The other thing is that the sheer volume of water is such that pretty much everything is seriously dilute by the time it hits the treatment plant, so it’s not like it’s identifiable when they test the wastewater anyway.
Although recall from recent news, they can detect things like the level of COVID in the local wastewater if there is enough going in. I just doubt there’s a lot of blood flushing into the total sewer system every day. One toilet flush is what? About a gallon? How many times do humans flush a toilet each day vs how many times they die.
There’s also a lot of non-sewage wastewater going into a treatment plant. There’s household greywater from showers, dish washing, laundry, etc. Then there’s water from industrial processes.
Fun fact - when the Budweiser plant in Fairfield CA first went online, it killed all the bacteria in the nearby wastewater treatment plant. Turns out they used a significantly alkaline cleaner to clean the tanks between batches and the plant bacteria couldn’t handle the change in pH.
Now the Anheuser-Busch people call before they release their cleaning water and there’s an acid-injection pre-stage that the treatment plant turns on to neutralize the inflow. It’s probably a little more complex that just turning it on, that that’s the basic idea.
And Bad Blood goes back to Taylor, swiftly.
If you do home brewing and you have an aerobic septic system…you need to be careful about how much sanitizing chemicals you use and what medications you’re taking for the same reason.
My father-in-law died in hospice; we (his wife, his daughter/my wife, and I) were there when he passed. We went upstairs so the family could fill out paperwork, compose themselves etc.
After some time had passed, we were ready to leave, and the staff asked if we would like to say goodbye one last time before the formality of the funeral. My MIL declined, but my wife and I headed back down to pay our respects. They had laid him out on a bier in a quiet side-room that was brightly lit.
Unfortunately brightly lit, as it turned out. My FIL was bald, and we could clearly see the blood that had gathered in the underside of his head, and the backs of his ears were a bright purple as well and slightly swollen. Same with his fingers. My wife was terribly upset, but I was more … sanguine.
I heard from a scholar that the Aztecs thought that livor mortis on a dead person’s back looked like a giant dark butterfly.

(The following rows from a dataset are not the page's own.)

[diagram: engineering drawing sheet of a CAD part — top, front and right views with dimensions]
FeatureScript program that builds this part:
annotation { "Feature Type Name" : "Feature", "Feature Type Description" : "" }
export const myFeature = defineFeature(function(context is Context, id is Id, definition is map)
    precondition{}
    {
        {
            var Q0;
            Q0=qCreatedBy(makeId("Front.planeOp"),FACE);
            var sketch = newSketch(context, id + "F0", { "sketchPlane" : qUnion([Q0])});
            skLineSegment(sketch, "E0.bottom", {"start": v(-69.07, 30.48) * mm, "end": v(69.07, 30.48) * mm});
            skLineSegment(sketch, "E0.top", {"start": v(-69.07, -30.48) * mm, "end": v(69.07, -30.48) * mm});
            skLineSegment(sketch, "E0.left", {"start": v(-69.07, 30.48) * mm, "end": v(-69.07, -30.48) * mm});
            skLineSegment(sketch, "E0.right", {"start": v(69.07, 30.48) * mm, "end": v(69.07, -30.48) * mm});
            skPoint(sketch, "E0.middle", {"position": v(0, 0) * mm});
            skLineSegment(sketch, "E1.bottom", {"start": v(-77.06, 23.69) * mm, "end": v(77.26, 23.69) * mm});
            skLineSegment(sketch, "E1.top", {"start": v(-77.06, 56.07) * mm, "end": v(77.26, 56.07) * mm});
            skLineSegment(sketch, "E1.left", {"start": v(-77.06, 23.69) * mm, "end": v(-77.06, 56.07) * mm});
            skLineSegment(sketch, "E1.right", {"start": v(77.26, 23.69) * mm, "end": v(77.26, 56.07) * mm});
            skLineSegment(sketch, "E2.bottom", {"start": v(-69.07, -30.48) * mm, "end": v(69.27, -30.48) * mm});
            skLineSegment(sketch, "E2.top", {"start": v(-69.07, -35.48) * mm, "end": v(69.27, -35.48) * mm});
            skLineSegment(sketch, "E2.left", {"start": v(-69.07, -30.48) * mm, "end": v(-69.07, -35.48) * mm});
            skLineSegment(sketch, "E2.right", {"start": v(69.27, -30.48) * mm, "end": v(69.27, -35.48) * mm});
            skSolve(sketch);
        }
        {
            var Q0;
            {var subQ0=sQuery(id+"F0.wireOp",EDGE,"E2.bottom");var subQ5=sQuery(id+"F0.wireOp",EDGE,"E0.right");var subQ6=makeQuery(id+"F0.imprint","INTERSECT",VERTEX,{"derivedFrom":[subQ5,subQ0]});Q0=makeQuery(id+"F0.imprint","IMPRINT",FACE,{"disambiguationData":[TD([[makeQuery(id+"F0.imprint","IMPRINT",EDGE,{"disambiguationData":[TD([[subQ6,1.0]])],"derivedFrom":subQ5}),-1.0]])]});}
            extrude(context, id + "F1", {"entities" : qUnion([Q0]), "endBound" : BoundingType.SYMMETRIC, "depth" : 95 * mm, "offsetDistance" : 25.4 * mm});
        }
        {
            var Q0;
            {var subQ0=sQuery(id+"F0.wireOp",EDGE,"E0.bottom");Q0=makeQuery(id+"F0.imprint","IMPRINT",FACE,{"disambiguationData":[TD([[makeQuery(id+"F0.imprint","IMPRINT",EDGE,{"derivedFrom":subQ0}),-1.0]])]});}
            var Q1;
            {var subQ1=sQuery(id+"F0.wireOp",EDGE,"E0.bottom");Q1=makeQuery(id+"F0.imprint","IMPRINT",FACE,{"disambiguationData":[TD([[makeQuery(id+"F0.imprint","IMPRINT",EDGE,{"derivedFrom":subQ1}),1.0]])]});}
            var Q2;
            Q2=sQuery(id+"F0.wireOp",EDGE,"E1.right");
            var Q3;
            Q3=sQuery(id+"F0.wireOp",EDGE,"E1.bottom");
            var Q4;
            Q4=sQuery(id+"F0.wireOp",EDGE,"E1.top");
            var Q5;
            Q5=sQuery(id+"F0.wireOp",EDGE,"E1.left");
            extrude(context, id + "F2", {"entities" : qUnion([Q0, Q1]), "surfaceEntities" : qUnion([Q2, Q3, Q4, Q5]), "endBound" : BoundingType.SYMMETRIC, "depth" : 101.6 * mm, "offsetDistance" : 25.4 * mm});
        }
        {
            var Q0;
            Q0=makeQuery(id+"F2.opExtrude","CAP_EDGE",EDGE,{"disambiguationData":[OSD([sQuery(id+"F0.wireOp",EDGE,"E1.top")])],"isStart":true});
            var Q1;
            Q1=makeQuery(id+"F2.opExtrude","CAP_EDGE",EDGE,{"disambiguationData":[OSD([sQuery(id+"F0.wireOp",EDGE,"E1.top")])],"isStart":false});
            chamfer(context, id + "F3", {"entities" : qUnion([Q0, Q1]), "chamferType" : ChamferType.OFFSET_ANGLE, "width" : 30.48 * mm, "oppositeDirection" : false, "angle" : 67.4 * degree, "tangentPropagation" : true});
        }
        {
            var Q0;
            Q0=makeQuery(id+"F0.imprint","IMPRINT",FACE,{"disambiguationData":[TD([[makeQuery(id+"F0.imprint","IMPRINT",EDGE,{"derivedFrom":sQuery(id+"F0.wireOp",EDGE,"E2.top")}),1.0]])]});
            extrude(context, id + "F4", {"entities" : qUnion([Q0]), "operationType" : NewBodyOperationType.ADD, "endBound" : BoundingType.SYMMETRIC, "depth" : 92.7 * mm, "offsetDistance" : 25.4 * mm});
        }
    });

They believed that butterflies collected warriors’ souls and took them to the underworld. One of their gods of Death is called Obsidian Butterfly.
And @Daithi_Lacha I saw what you did there.

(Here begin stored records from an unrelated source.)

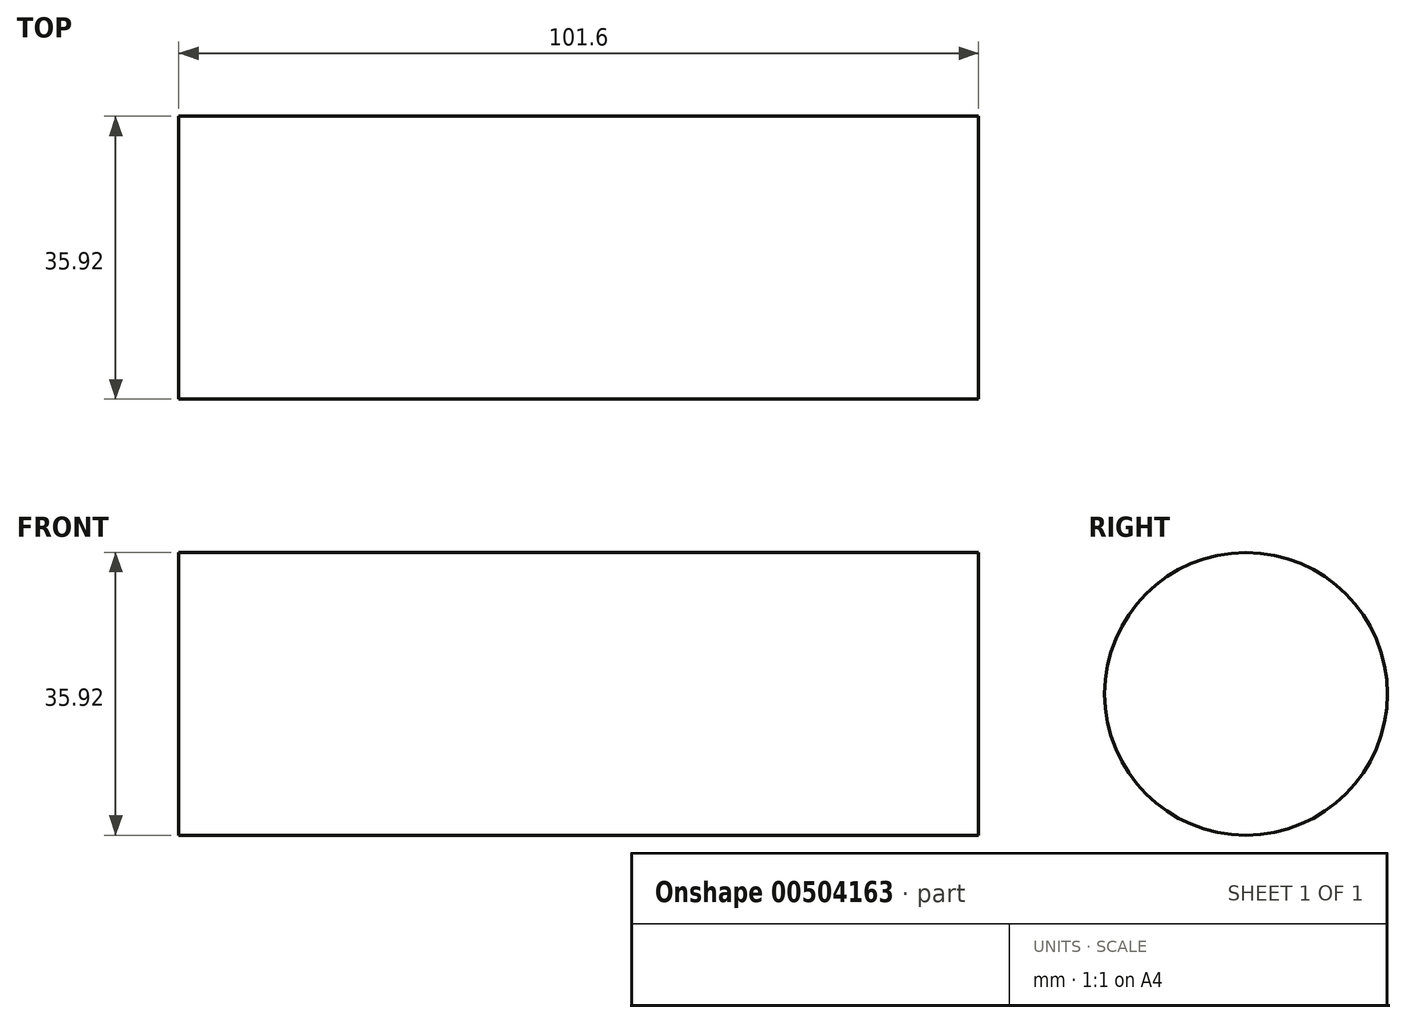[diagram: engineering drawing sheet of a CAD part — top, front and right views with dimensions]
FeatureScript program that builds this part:
annotation { "Feature Type Name" : "Feature", "Feature Type Description" : "" }
export const myFeature = defineFeature(function(context is Context, id is Id, definition is map)
    precondition{}
    {
        {
            var Q0;
            Q0=qCreatedBy(makeId("Right.planeOp"),FACE);
            var sketch = newSketch(context, id + "F0", { "sketchPlane" : qUnion([Q0])});
            skCircle(sketch, "E0", {"center": v(0, 0) * mm, "radius": 17.96 * mm});
            skSolve(sketch);
        }
        {
            var Q0;
            Q0 = qSketchRegion(id + "F0", true);
            extrude(context, id + "F1", {"entities" : qUnion([Q0]), "depth" : 101.6 * mm});
        }
    });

Man, hummingbirds, butterflies… Everything was badassed to the Aztecs, wasn’t it?
Still they can figure out how much drugs are being consumed in different cities by the amount of metabolites (so it is not the drugs flushed down the toilet when somebody thought the police was about to bust them but the drugs consumed) in the wastewater. In Europe, Rotterdam wins in the cocaine competition, Barcelona in the cannabis event, amphetamines and metamphetamines are a Swedish speciality (very simplified, the link is more nuanced).
Sure, but that’s parts per billion type amounts I’m guessing. What I was getting at is that in general, it’s not like there’s going to be significant amounts of cadaver blood in the wastewater stream, and what there is, is seriously diluted by the time it gets to the plant. While it may be detectable by the lab, it’s not going to be identifiable any other way.